BRIEF ▸
In the intrusion detection project page, which dataset is used for model training and initial evaluation?

Machine Learning-based Intrusion Detection System (IDS) tailored for resource-constrained networks
Anomaly-Based NIDS for Resource-Constrained Networks using Machine Learning
This repository contains the code, documentation, and resources for my MBA's thesis project, "Anomaly-based intrusion detection in resource-limited networks." The project focuses on developing a practical Network Intrusion Detection System (NIDS) tailored for environments with limited computational resources, such as those found in small businesses or IoT deployments, typically utilizing devices like the Raspberry Pi. The research leverages the CICIDS2017 dataset for model training and initial evaluation, with a final prototype validated using real network traffic captures.
View the Full Thesis (Soon)
Project Overview
The primary goal of this research was to explore and develop an effective, yet lightweight, machine learning-based NIDS suitable for deployment on resource-constrained hardware. Traditional NIDS solutions often demand significant processing power and memory, making them impractical for small businesses or edge devices. This project investigates various machine learning algorithms, ultimately developing a prototype that balances detection accuracy with operational efficiency.

SOURCE INFORMATION ▸

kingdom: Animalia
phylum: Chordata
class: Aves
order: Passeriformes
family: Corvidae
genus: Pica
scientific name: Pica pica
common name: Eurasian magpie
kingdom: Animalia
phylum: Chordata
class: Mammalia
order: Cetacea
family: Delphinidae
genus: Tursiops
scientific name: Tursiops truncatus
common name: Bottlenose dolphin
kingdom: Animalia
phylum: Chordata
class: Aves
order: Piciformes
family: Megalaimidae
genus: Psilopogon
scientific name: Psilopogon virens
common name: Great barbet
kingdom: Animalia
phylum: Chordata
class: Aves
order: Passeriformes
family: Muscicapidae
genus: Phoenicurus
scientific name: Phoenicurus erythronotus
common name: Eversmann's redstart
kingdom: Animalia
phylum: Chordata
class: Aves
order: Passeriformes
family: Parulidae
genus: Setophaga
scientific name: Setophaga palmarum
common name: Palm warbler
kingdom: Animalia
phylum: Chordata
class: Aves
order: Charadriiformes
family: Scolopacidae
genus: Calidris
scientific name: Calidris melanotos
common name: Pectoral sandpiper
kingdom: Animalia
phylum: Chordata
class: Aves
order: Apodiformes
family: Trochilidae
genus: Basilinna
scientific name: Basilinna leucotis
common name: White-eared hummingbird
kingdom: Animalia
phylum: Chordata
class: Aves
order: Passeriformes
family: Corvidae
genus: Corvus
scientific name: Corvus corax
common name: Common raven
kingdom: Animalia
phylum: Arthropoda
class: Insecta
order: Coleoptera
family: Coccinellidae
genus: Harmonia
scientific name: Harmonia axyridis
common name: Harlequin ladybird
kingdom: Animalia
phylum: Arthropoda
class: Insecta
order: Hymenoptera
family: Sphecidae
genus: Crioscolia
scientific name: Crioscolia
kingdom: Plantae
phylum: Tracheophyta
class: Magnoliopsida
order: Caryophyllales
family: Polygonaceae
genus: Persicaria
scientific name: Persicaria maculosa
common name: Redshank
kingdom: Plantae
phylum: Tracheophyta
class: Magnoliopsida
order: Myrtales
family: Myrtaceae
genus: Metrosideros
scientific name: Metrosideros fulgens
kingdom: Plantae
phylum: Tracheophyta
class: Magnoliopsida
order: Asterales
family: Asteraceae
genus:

RESPONSE TO THIS TASK ▸
The CICIDS2017 dataset.